Fritz’s “Piedra Roja” leaves crowd in awe

The Red Rock Music Festival occurred in Chile in October 1971, and it was not just any music festival.

It was the start of a Chilean cultural revolution in which the youth lived free and became what some would describe as hippies.

Gary Fritz, a professor of biology, documented the historic concert that took place in Santiago, Chile in 1970 with original footage and interviews from the festival’s participants.

The final product was his award-winning documentary, “Piedra Roja.”

“Piedra Roja,” which won top honors at the IN-EDIT International Film Competition in Chile over a Martin Scorsese film about George Harrison, was screened Wednesday in front of a full audience in the Doudna Fine Arts Center Lecture Hall.

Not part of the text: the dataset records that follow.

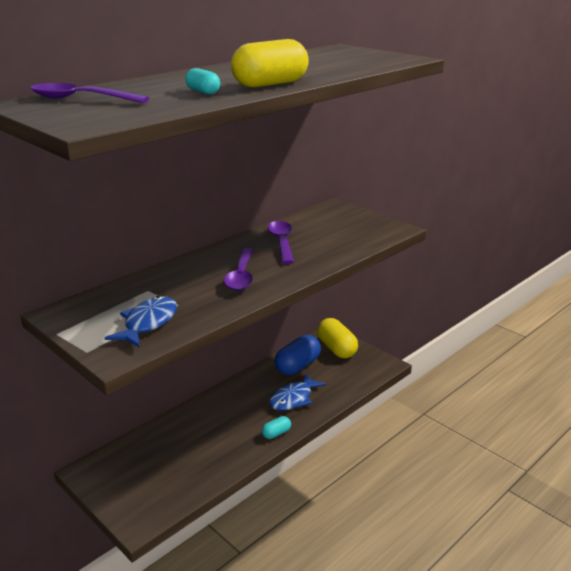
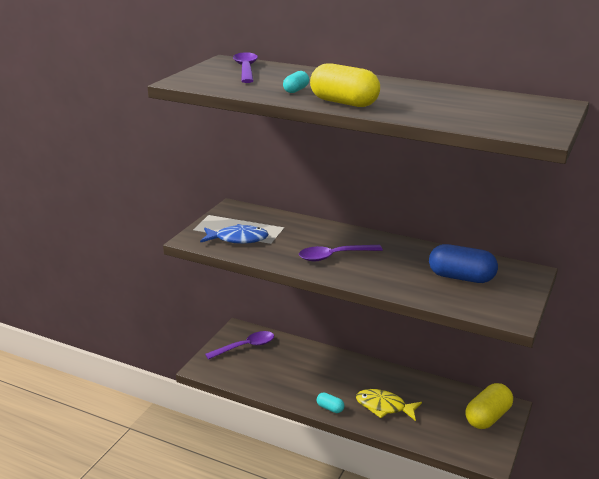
camera: 70 degrees right, 0 degrees up
purple spoon [267,221,294,264] -> purple spoon moved to [205,331,274,360]
blue fish [269,373,326,411] -> yellow fish [356,389,422,421]
blue capsule [275,335,321,375] -> blue capsule moved to [429,244,498,283]

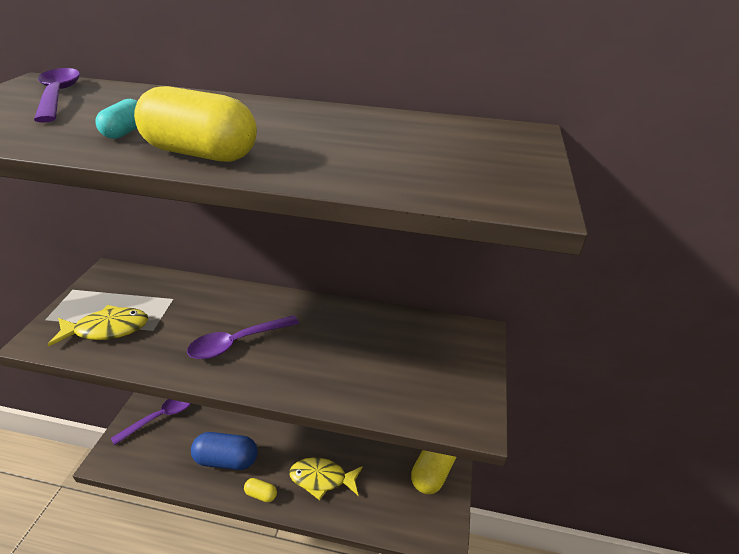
camera: 15 degrees left, 10 degrees up
blue fish [200,224,269,244] -> yellow fish [48,305,148,346]
turquoise capsule [317,393,345,413] -> yellow capsule [244,478,277,502]
blue capsule [429,244,498,283] -> blue capsule moved to [191,432,258,470]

One of the most important aspects of the documentary was the political animosity it brought out in Chile. The political left and right hated each other and both used the music festival and its hippies to attack the other party.

Patrick Barr-Melej, the chairman of the Ohio University history department and a collaborator with Fritz for “Piedra Roja,” said the political climate was like nothing we have ever seen.

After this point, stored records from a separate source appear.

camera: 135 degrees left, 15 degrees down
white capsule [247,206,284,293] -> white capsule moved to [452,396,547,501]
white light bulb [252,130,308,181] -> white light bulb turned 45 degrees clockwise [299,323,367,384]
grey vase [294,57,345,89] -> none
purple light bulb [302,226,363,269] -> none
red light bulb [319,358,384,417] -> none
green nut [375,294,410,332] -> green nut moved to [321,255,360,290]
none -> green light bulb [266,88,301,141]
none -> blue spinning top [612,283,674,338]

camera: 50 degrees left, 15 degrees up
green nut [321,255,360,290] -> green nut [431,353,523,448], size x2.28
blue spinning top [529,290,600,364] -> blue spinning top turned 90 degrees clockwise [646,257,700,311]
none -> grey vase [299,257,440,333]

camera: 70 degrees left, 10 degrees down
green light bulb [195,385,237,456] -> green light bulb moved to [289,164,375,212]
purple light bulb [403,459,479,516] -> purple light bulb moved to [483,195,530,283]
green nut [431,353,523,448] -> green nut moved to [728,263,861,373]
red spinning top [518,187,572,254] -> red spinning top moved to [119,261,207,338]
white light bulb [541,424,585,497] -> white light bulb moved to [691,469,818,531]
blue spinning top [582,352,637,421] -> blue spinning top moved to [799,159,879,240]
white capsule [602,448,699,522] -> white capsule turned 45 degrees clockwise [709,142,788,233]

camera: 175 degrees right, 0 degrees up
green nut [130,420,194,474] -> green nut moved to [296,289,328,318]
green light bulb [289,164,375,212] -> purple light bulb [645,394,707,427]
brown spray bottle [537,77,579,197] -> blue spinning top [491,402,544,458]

“It was unlike anything young people in the United States have ever experienced in their lives,” Barr-Melej said. “This was a time of tremendous conflict, of deep animosities.” “The political parties simply would not share power or agree on a fundamental aspect of what their society should look like,” he said. “It is very difficult to overstate the fragile nature of Chile in the 1970s and how society was polarized between right and left.”

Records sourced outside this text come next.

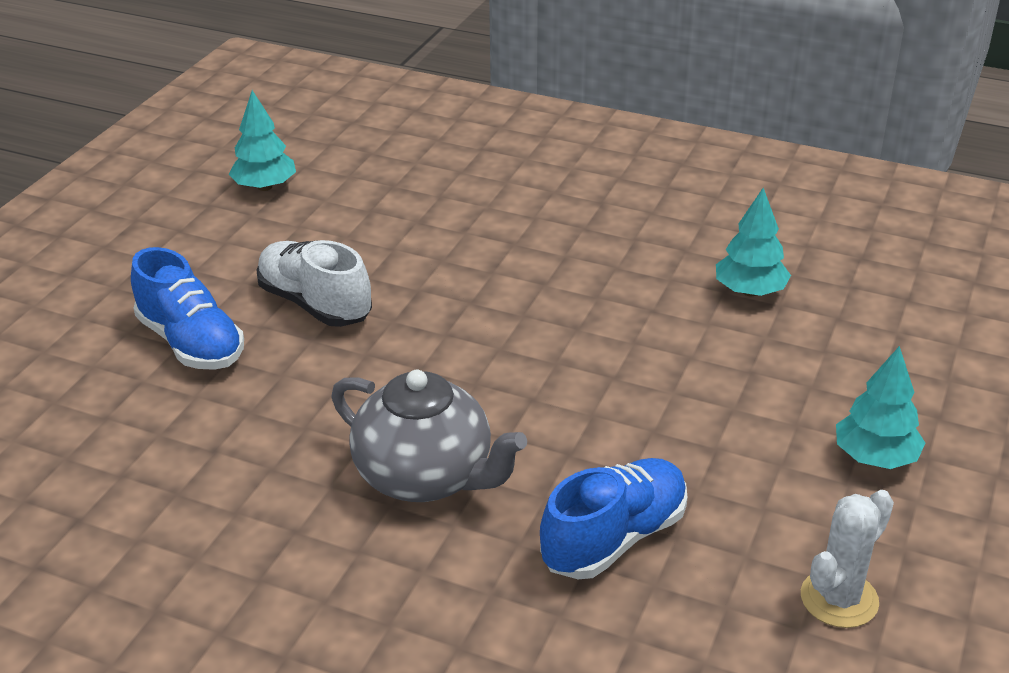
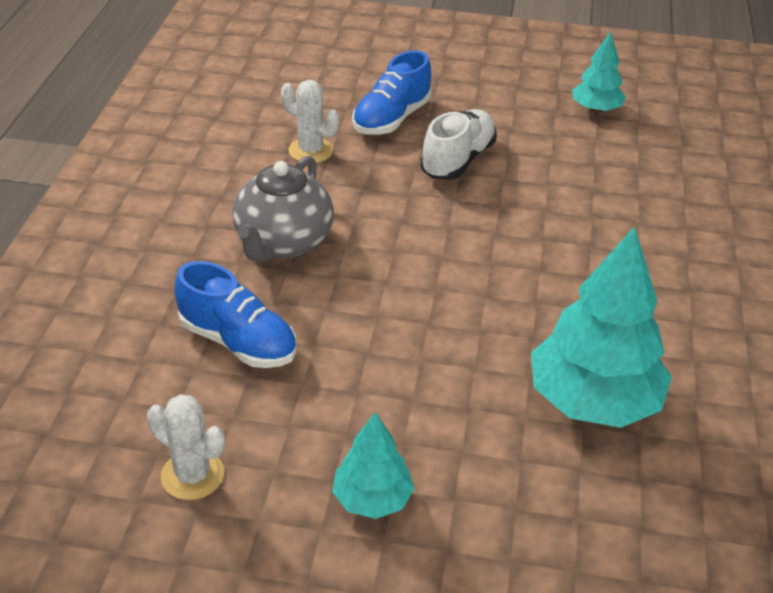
camera: 75 degrees right, 5 degrees up
turquoise tree [716,188,791,296] -> turquoise tree [531,226,672,428], size x1.87
none -> white cactus [281,80,339,163]

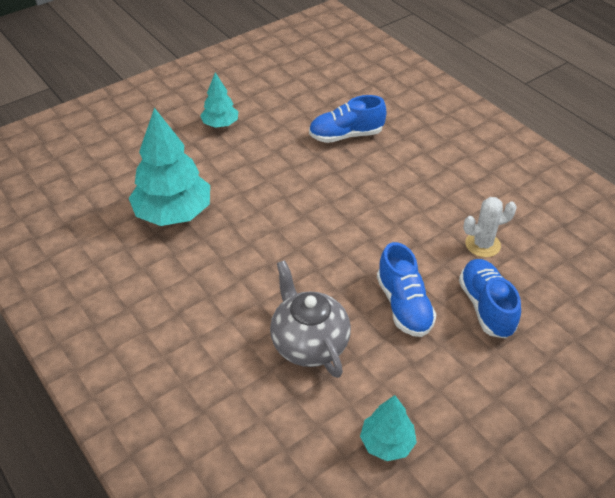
camera: 135 degrees right, 5 degrees up
white cactus [147,394,225,500] -> none
grey teapot [232,156,334,262] -> grey teapot moved to [270,260,351,378]
white shoe [420,109,497,180] -> blue shoe [377,242,437,337]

He added that the Red Rock Music Festival was never properly historically documented in Chile.

After a political coup resulted in new leadership for Chile, most of the footage and articles on the event were destroyed. Some Chileans did not even believe it ever happened, he said.

“It was a mythologized event; people sort of knew fragments but didn’t really know any details,” Fritz said. “Some people didn’t think it even occurred. It sort of cleared up the whole thing for Chileans as to what happened.”

Christian Kabbes, a junior marketing major, said he thought that the film was enlightening and entertaining.

“I really enjoyed it,” Kabbes said. “I had no idea that anything like that could happen anywhere but the U.S.”